Records shown:
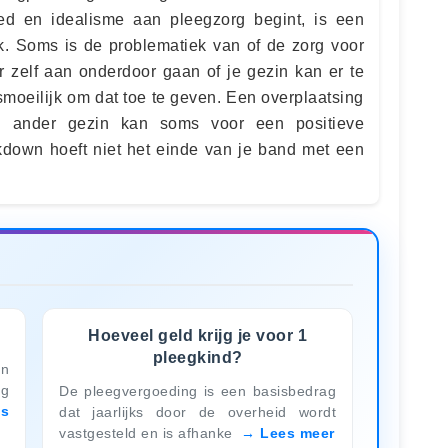
d en idealisme aan pleegzorg begint, is een
k. Soms is de problematiek van of de zorg voor
r zelf aan onderdoor gaan of je gezin kan er te
smoeilijk om dat toe te geven. Een overplaatsing
n ander gezin kan soms voor een positieve
down hoeft niet het einde van je band met een
Hoeveel geld krijg je voor 1
pleegkind?
an
rg
De pleegvergoeding is een basisbedrag
es
dat jaarlijks door de overheid wordt
vastgesteld en is afhanke
Lees meer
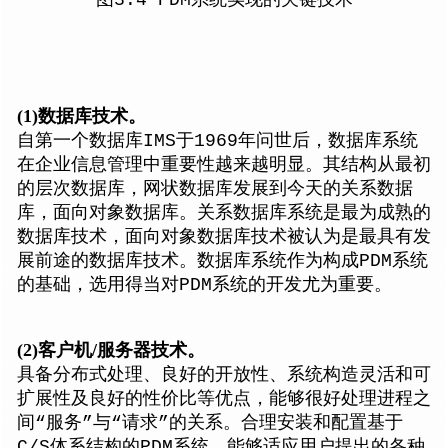
图3.4 PDM系统实现的关键技术
(1)
数据库技术。
自第一个数据库IMS于1969年问世后，数据库系统
在企业信息管理中重要性越来越明显。其结构从最初
的层次数据库，网状数据库发展到今天的关系数据
库，面向对象数据库。关系数据库系统是最为成熟的
数据库技术，面向对象数据库技术被认为是最具有发
展前途的数据库技术。数据库系统作为构成PDM系统
的基础，选用得当对PDM系统的开发尤为重要。
(2)
客户机/
服务器技术。
具备分布式处理、良好的开放性、系统构造灵活和可
扩展性及良好的性价比等优点，能够很好处理进程之
间“服务”与“请求”的关系。合理安装和配置基于
C/S体系结构的PDM系统，能够适应用户提出的各种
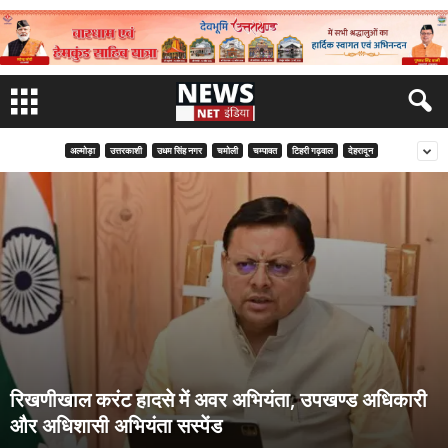
अल्मोड़ा
उत्तरकाशी
उधम सिंह नगर
चमोली
चम्पावत
टिहरी गढ़वाल
देहरादून
रिखणीखाल करंट हादसे में अवर अभियंता, उपखण्ड अधिकारी
और अधिशासी अभियंता सस्पेंड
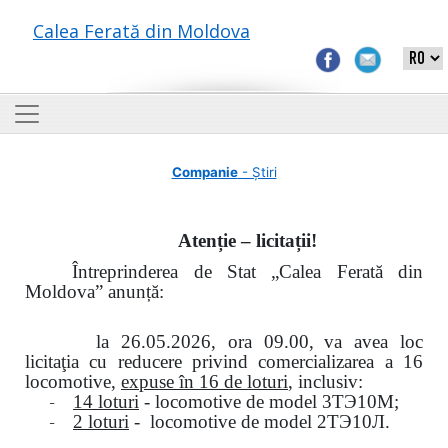
Calea Ferată din Moldova
Companie
- Știri
Atenție – licitații!
Întreprinderea de Stat „Calea Ferată din
Moldova” anunță:
la
26.05.2026, ora 09.00,
va avea loc
licitaţia cu reducere privind comercializarea a 16
locomotive,
expuse în 16 de loturi
, inclusiv:
-
14 loturi
- locomotive de model
3
ТЭ
10
М
;
-
2 loturi
- locomotive de model
2
ТЭ
10
Л
.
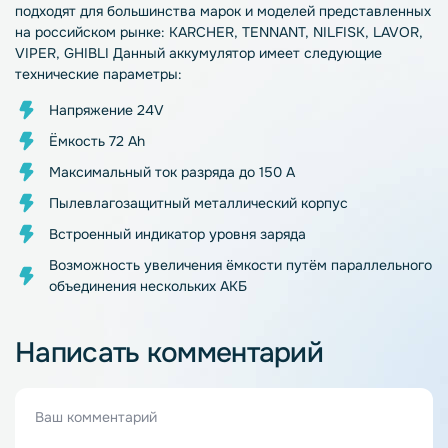
подходят для большинства марок и моделей представленных
на российском рынке: KARCHER, TENNANT, NILFISK, LAVOR,
VIPER, GHIBLI Данный аккумулятор имеет следующие
технические параметры:
Напряжение 24V
Ёмкость 72 Ah
Максимальный ток разряда до 150 А
Пылевлагозащитный металлический корпус
Встроенный индикатор уровня заряда
Возможность увеличения ёмкости путём параллельного
объединения нескольких АКБ
Написать комментарий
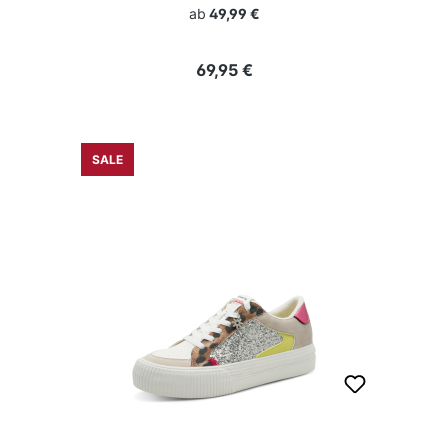
ab
49,99 €
Regulärer Preis:
69,95 €
SALE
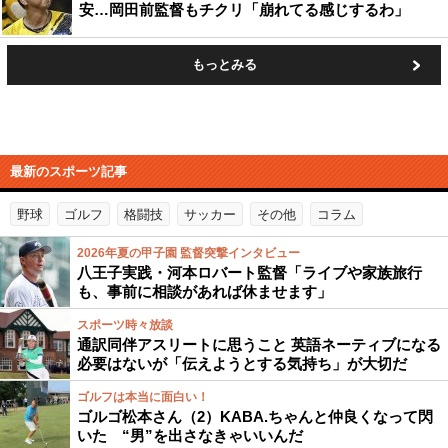
安…岡田前監督もチクリ「崩れてる感じするわ」
もっとみる
最新のスポーツ記事
野球
ゴルフ
格闘技
サッカー
その他
コラム
2026年夏の甲子園 監督突撃インタビュー
八王子実践・河本ロバート監督「ライブや家族旅行
も、事前に相談があれば休ませます」
スポーツ時々放談
通訳同伴アスリートに思うこと 英語ネーティブになる
必要はないが「伝えようとする気持ち」が大切だ
ゴルフは本当に面白い！
ゴルゴ松本さん（2）KABA.ちゃんと仲良くなって閃
いた “男”を出さなきゃいいんだ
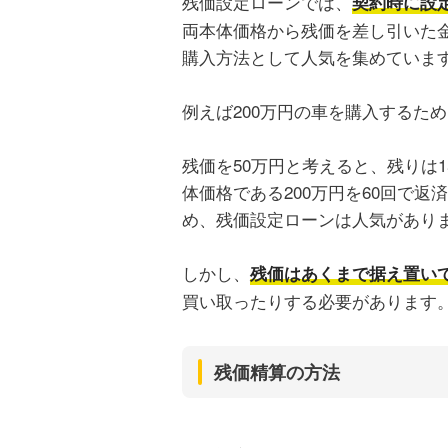
残価設定ローンでは、
契約時に設
両本体価格から残価を差し引いた
購入方法として人気を集めていま
例えば200万円の車を購入するた
残価を50万円と考えると、残りは
体価格である200万円を60回で
め、残価設定ローンは人気があり
しかし、
残価はあくまで据え置い
買い取ったりする必要があります
残価精算の方法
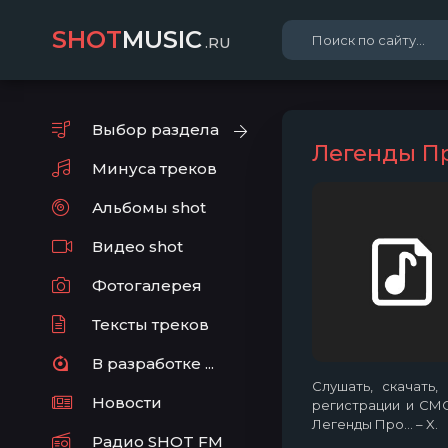
SHOT
MUSIC
.RU
Выбор раздела
Легенды Про
Минуса треков
Альбомы shot
Видео shot
Фотогалерея
Тексты треков
В разработке ...
Слушать, скачать
Новости
регистрации и СМС 
Легенды Про... – X.
Радио SHOT FM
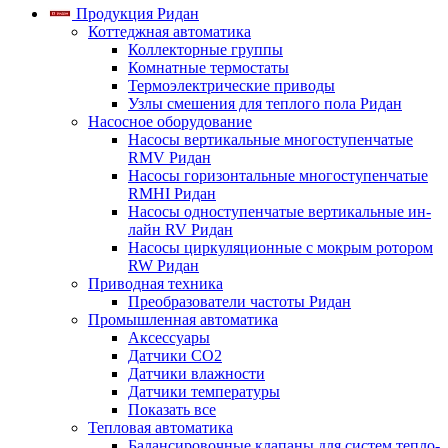
Продукция Ридан
Коттеджная автоматика
Коллекторные группы
Комнатные термостаты
Термоэлектрические приводы
Узлы смешения для теплого пола Ридан
Насосное оборудование
Насосы вертикальные многоступенчатые
RMV Ридан
Насосы горизонтальные многоступенчатые
RMHI Ридан
Насосы одноступенчатые вертикальные ин-
лайн RV Ридан
Насосы циркуляционные с мокрым ротором
RW Ридан
Приводная техника
Преобразователи частоты Ридан
Промышленная автоматика
Аксессуары
Датчики CO2
Датчики влажности
Датчики температуры
Показать все
Тепловая автоматика
Балансировочные клапаны для систем тепло-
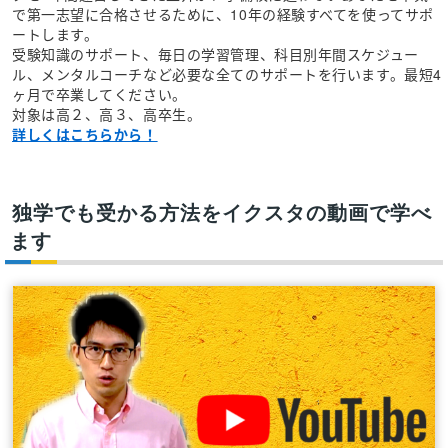
で第一志望に合格させるために、10年の経験すべてを使ってサポ
ートします。
受験知識のサポート、毎日の学習管理、科目別年間スケジュー
ル、メンタルコーチなど必要な全てのサポートを行います。最短4
ヶ月で卒業してください。
対象は高２、高３、高卒生。
詳しくはこちらから！
独学でも受かる方法をイクスタの動画で学べ
ます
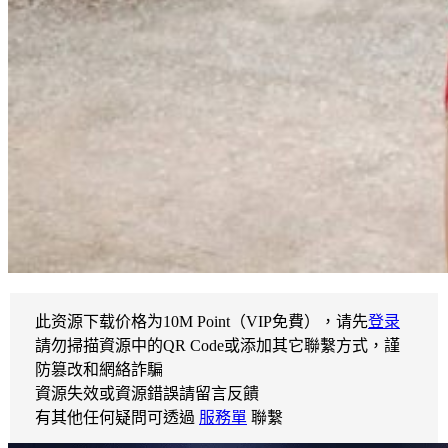
此资源下载价格为
10
M Point（VIP免費），请先
登录
請勿掃描資源中的QR Code或添加其它聯繫方式，謹
防篡改和網絡詐騙
資源失效或資源錯誤請留言反饋
有其他任何疑問可透過
服務單
聯繫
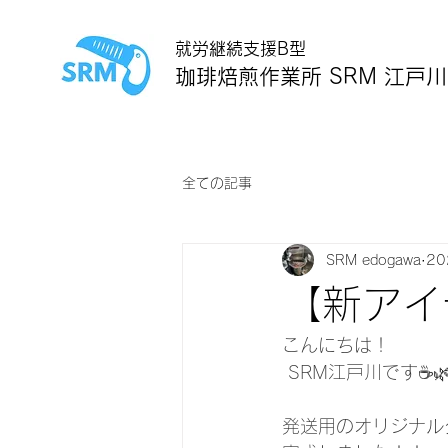
就労継続支援B型
珈琲焙煎作業所 SRM 江戸川
全ての記事
SRM edogawa
2
【新アイ
こんにちは！
 SRM江戸川です☕️🌿.
発送用のオリジナル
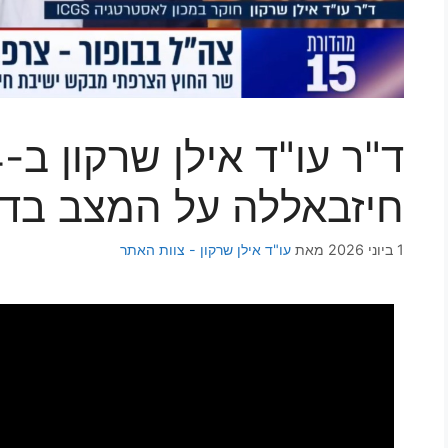
חיזבאללה על המצב בדרו
1 ביוני 2026
מאת
עו"ד אילן שרקון - צוות האתר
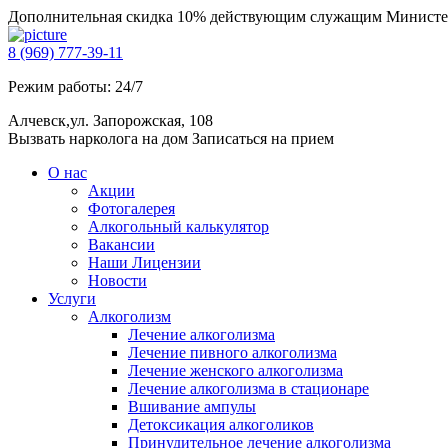
Дополнительная скидка 10% действующим служащим Министе
8 (969) 777-39-11
Режим работы: 24/7
Алчевск,ул. Запорожская, 108
Вызвать нарколога на дом
Записаться на прием
О нас
Акции
Фотогалерея
Алкогольный калькулятор
Вакансии
Наши Лицензии
Новости
Услуги
Алкоголизм
Лечение алкоголизма
Лечение пивного алкоголизма
Лечение женского алкоголизма
Лечение алкоголизма в стационаре
Вшивание ампулы
Детоксикация алкоголиков
Принудительное лечение алкоголизма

Your assignment: What you output must match the data exactly, apart from the pictures, which are left out.

Solution below:
d en idealisme aan pleegzorg begint, is een
k. Soms is de problematiek van of de zorg voor
r zelf aan onderdoor gaan of je gezin kan er te
smoeilijk om dat toe te geven. Een overplaatsing
n ander gezin kan soms voor een positieve
down hoeft niet het einde van je band met een
Hoeveel geld krijg je voor 1
pleegkind?
an
rg
De pleegvergoeding is een basisbedrag
es
dat jaarlijks door de overheid wordt
vastgesteld en is afhanke
Lees meer
图3.4 PDM系统实现的关键技术
(1)
数据库技术。
自第一个数据库IMS于1969年问世后，数据库系统
在企业信息管理中重要性越来越明显。其结构从最初
的层次数据库，网状数据库发展到今天的关系数据
库，面向对象数据库。关系数据库系统是最为成熟的
数据库技术，面向对象数据库技术被认为是最具有发
展前途的数据库技术。数据库系统作为构成PDM系统
的基础，选用得当对PDM系统的开发尤为重要。
(2)
客户机/
服务器技术。
具备分布式处理、良好的开放性、系统构造灵活和可
扩展性及良好的性价比等优点，能够很好处理进程之
间“服务”与“请求”的关系。合理安装和配置基于
C/S体系结构的PDM系统，能够适应用户提出的各种
अल्मोड़ा
उत्तरकाशी
उधम सिंह नगर
चमोली
चम्पावत
टिहरी गढ़वाल
देहरादून
रिखणीखाल करंट हादसे में अवर अभियंता, उपखण्ड अधिकारी
और अधिशासी अभियंता सस्पेंड
Calea Ferată din Moldova
Companie
- Știri
Atenție – licitații!
Întreprinderea de Stat „Calea Ferată din
Moldova” anunță:
la
26.05.2026, ora 09.00,
va avea loc
licitaţia cu reducere privind comercializarea a 16
locomotive,
expuse în 16 de loturi
, inclusiv:
-
14 loturi
- locomotive de model
3
ТЭ
10
М
;
-
2 loturi
- locomotive de model
2
ТЭ
10
Л
.
подходят для большинства марок и моделей представленных
на российском рынке: KARCHER, TENNANT, NILFISK, LAVOR,
VIPER, GHIBLI Данный аккумулятор имеет следующие
технические параметры:
Напряжение 24V
Ёмкость 72 Ah
Максимальный ток разряда до 150 А
Пылевлагозащитный металлический корпус
Встроенный индикатор уровня заряда
Возможность увеличения ёмкости путём параллельного
объединения нескольких АКБ
Написать комментарий
ab
49,99 €
Regulärer Preis:
69,95 €
SALE
安…岡田前監督もチクリ「崩れてる感じするわ」
もっとみる
最新のスポーツ記事
野球
ゴルフ
格闘技
サッカー
その他
コラム
2026年夏の甲子園 監督突撃インタビュー
八王子実践・河本ロバート監督「ライブや家族旅行
も、事前に相談があれば休ませます」
スポーツ時々放談
通訳同伴アスリートに思うこと 英語ネーティブになる
必要はないが「伝えようとする気持ち」が大切だ
ゴルフは本当に面白い！
ゴルゴ松本さん（2）KABA.ちゃんと仲良くなって閃
いた “男”を出さなきゃいいんだ
残価設定ローンでは、
契約時に設
両本体価格から残価を差し引いた
購入方法として人気を集めていま
例えば200万円の車を購入するた
残価を50万円と考えると、残りは
体価格である200万円を60回で
め、残価設定ローンは人気があり
しかし、
残価はあくまで据え置い
買い取ったりする必要があります
残価精算の方法
SHOT
MUSIC
.RU
Выбор раздела
Легенды Про
Минуса треков
Альбомы shot
Видео shot
Фотогалерея
Тексты треков
В разработке ...
Слушать, скачать
Новости
регистрации и СМС 
Легенды Про... – X.
Радио SHOT FM
Продукция Ридан
Коттеджная автоматика
Коллекторные группы
Комнатные термостаты
Термоэлектрические приводы
Узлы смешения для теплого пола Ридан
Насосное оборудование
Насосы вертикальные многоступенчатые
RMV Ридан
Насосы горизонтальные многоступенчатые
RMHI Ридан
Насосы одноступенчатые вертикальные ин-
лайн RV Ридан
Насосы циркуляционные с мокрым ротором
RW Ридан
Приводная техника
Преобразователи частоты Ридан
Промышленная автоматика
Аксессуары
Датчики CO2
Датчики влажности
Датчики температуры
Показать все
Тепловая автоматика
Балансировочные клапаны для систем тепло-
で第一志望に合格させるために、10年の経験すべてを使ってサポ
ートします。
受験知識のサポート、毎日の学習管理、科目別年間スケジュー
ル、メンタルコーチなど必要な全てのサポートを行います。最短4
ヶ月で卒業してください。
対象は高２、高３、高卒生。
詳しくはこちらから！
独学でも受かる方法をイクスタの動画で学べ
ます
此资源下载价格为
10
M Point（VIP免費），请先
登录
請勿掃描資源中的QR Code或添加其它聯繫方式，謹
防篡改和網絡詐騙
資源失效或資源錯誤請留言反饋
有其他任何疑問可透過
服務單
聯繫
就労継続支援B型
珈琲焙煎作業所 SRM 江戸川
全ての記事
SRM edogawa
2
【新アイ
こんにちは！
 SRM江戸川です☕️🌿.
発送用のオリジナル
חיזבאללה על המצב בדרו
1 ביוני 2026
מאת
עו"ד אילן שרקון - צוות האתר
Дополнительная скидка 10% действующим служащим Министе
8 (969) 777-39-11
Режим работы: 24/7
Алчевск,ул. Запорожская, 108
Вызвать нарколога на дом
Записаться на прием
О нас
Акции
Фотогалерея
Алкогольный калькулятор
Вакансии
Наши Лицензии
Новости
Услуги
Алкоголизм
Лечение алкоголизма
Лечение пивного алкоголизма
Лечение женского алкоголизма
Лечение алкоголизма в стационаре
Вшивание ампулы
Детоксикация алкоголиков
Принудительное лечение алкоголизма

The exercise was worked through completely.